Practice Mindfulness 
Practicing mindfulness means that you are actively paying attention to the moment you are in right now. Rather than letting your mind wander, when you are mindful you are living in the moment and letting distracting or negative thoughts pass through your mind without getting caught up in their emotional implications. Mindfulness can help you reduce stress for increased well-being as well as achieving focus. 

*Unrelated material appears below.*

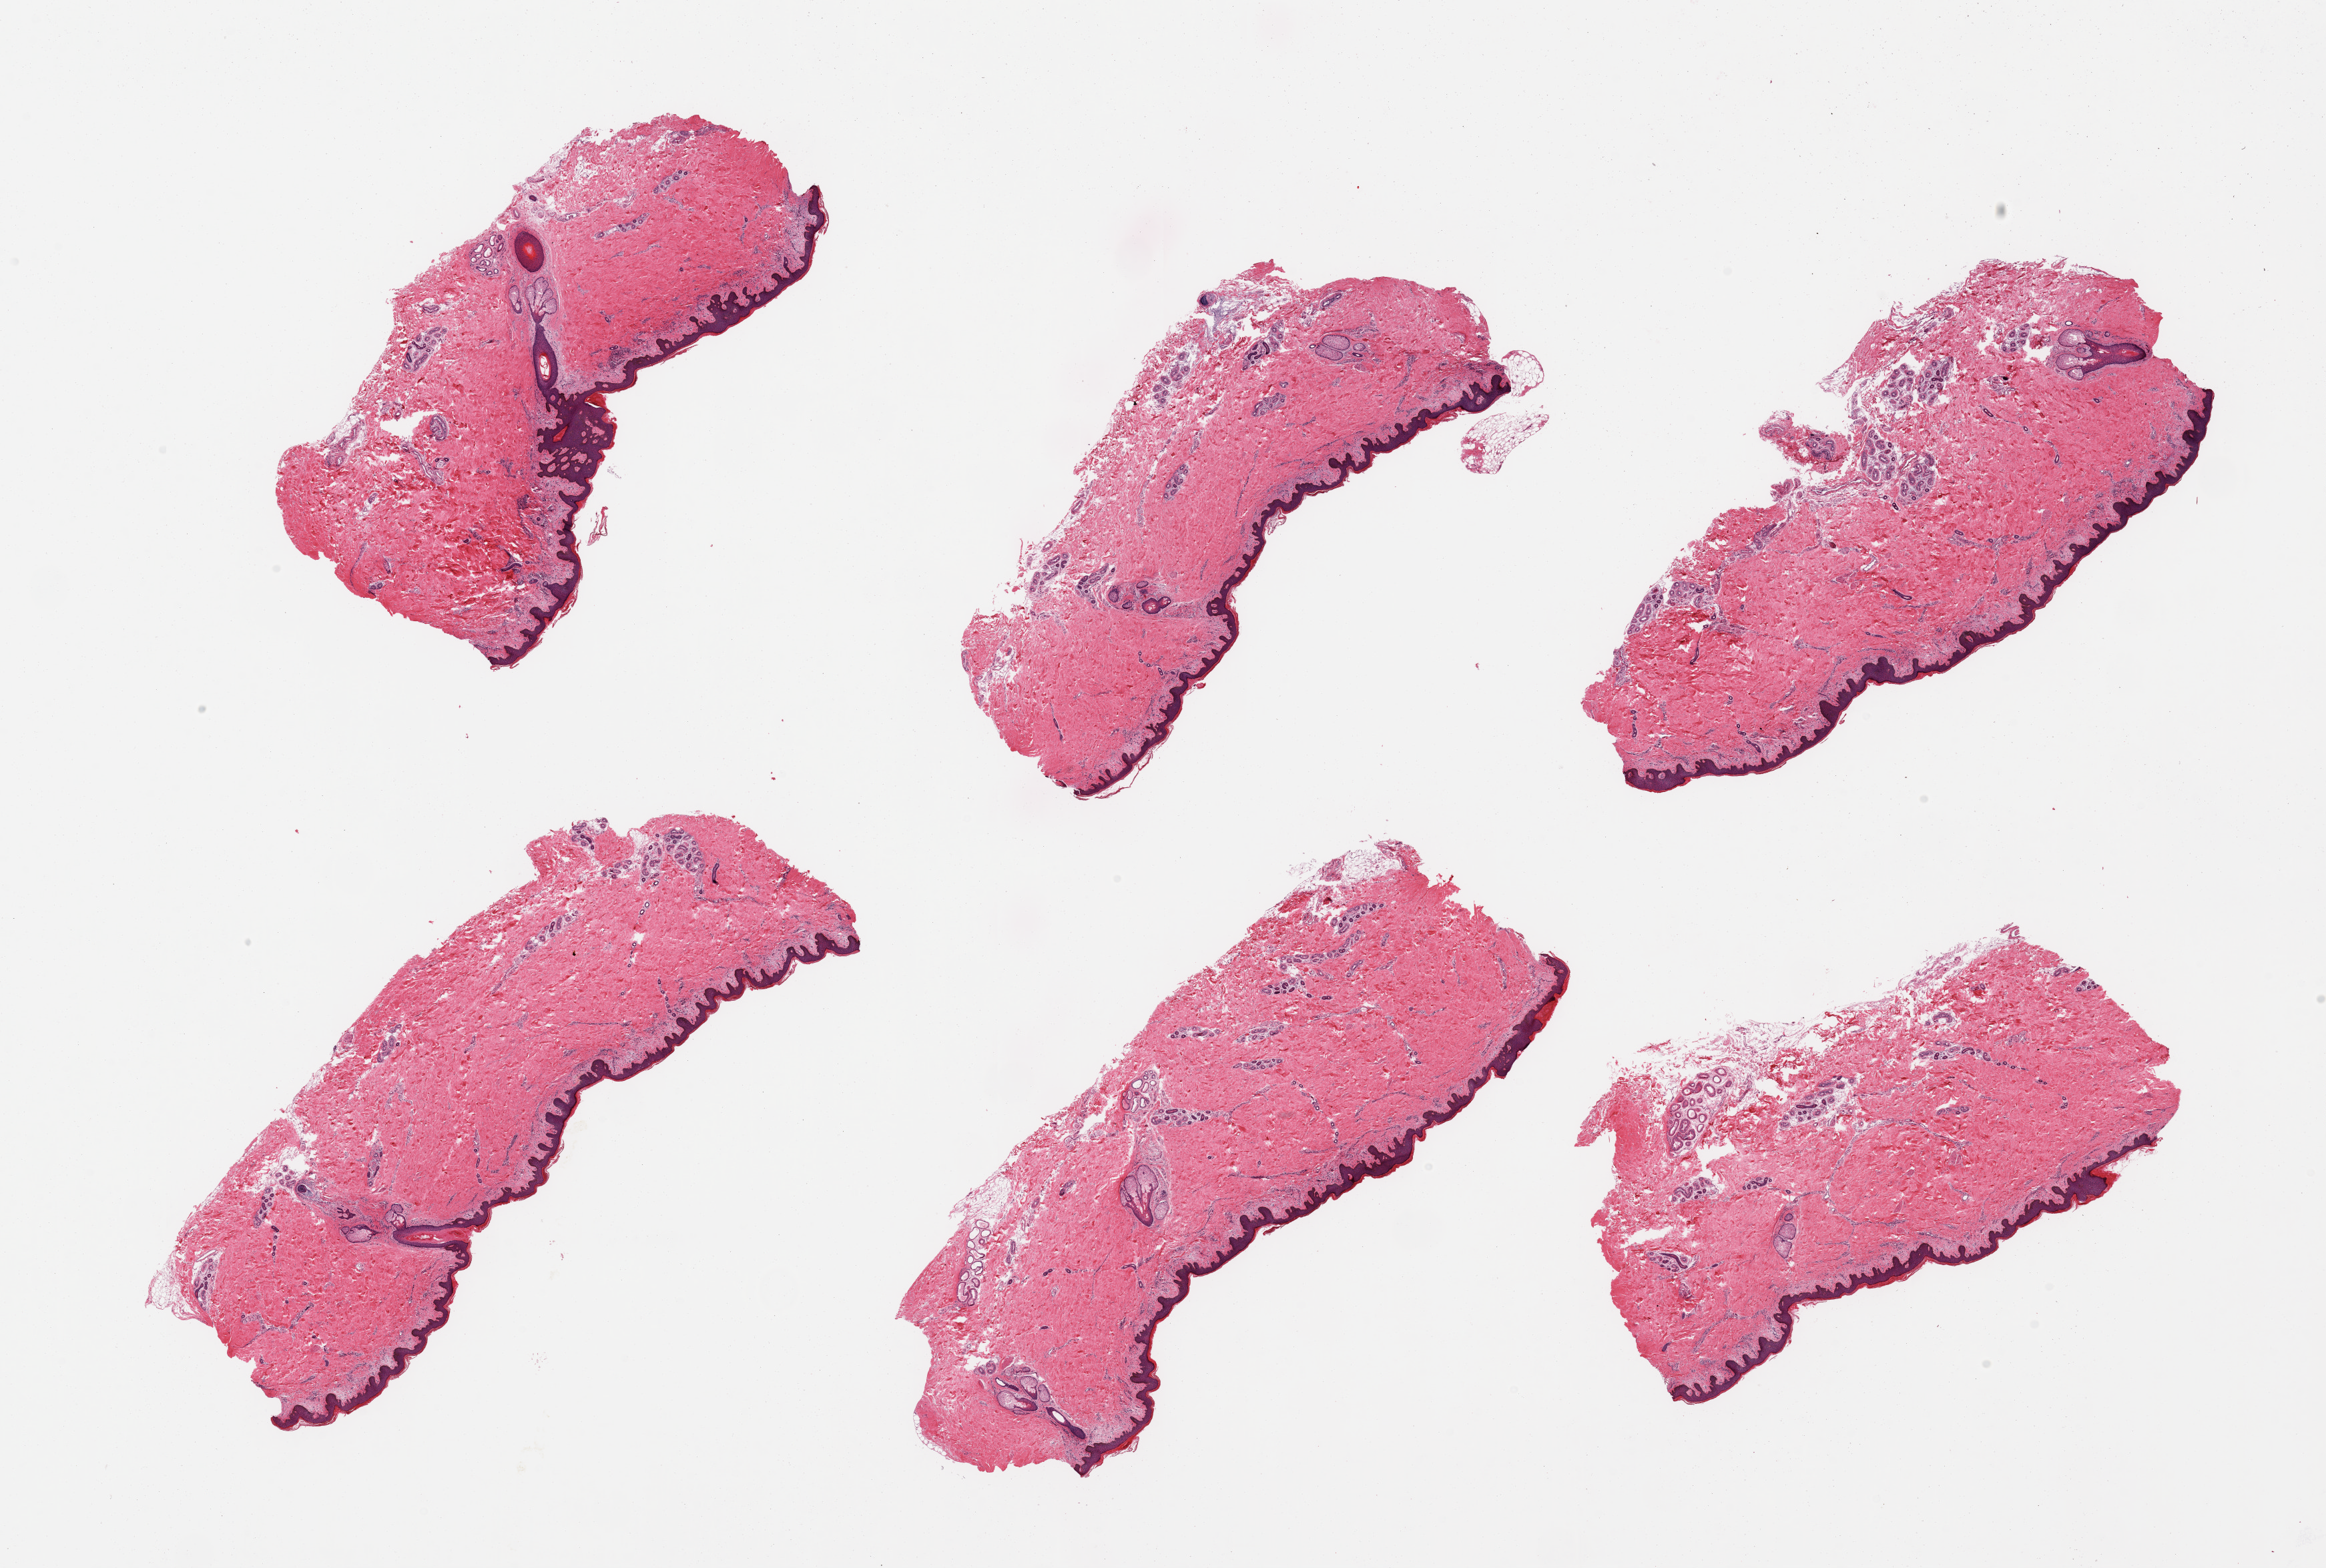
Haematoxylin and eosin whole-slide image — low-resolution overview of the scanned area, about 27.6 x 18.6 mm. PAXgene-fixed paraffin-embedded (PFPE) section. Sampled site (target tissue): skin of suprapubic region. Donor tissue sample. Male donor.
Review note (as recorded): 6 pieces; 1% dermal fat; well trimmed.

It is a mistake to view your emotional health as a separate entity from your physical health, as the two are intricately connected. You will have an easier time bouncing back from emotional setbacks when you are physically well, and healthy habits will also help keep your mood elevated naturally in the midst of stress. Happy people tend to be healthy people, and vice versa.
Meditation
Last but by no means least, it is important to not overlook the healing power that meditation has on emotional pain. Meditationdeeply focuses one’s mind for a period of time. This can be done in silence or with the help of chanting or music which evokes relaxation in the body and  a feeling of peace to an emotionally stressed mind.

In our modern, hectic world, meditation has gained traction in recent years as a way to manage stress. Scientific evidence has also emerged that shows meditation can be a helpful tool in fighting chronic illnesses, including depression, heart disease, and chronic pain.

All it takes is twenty minutes a day out of our busy schedules, to to benefit from the healing power of meditation.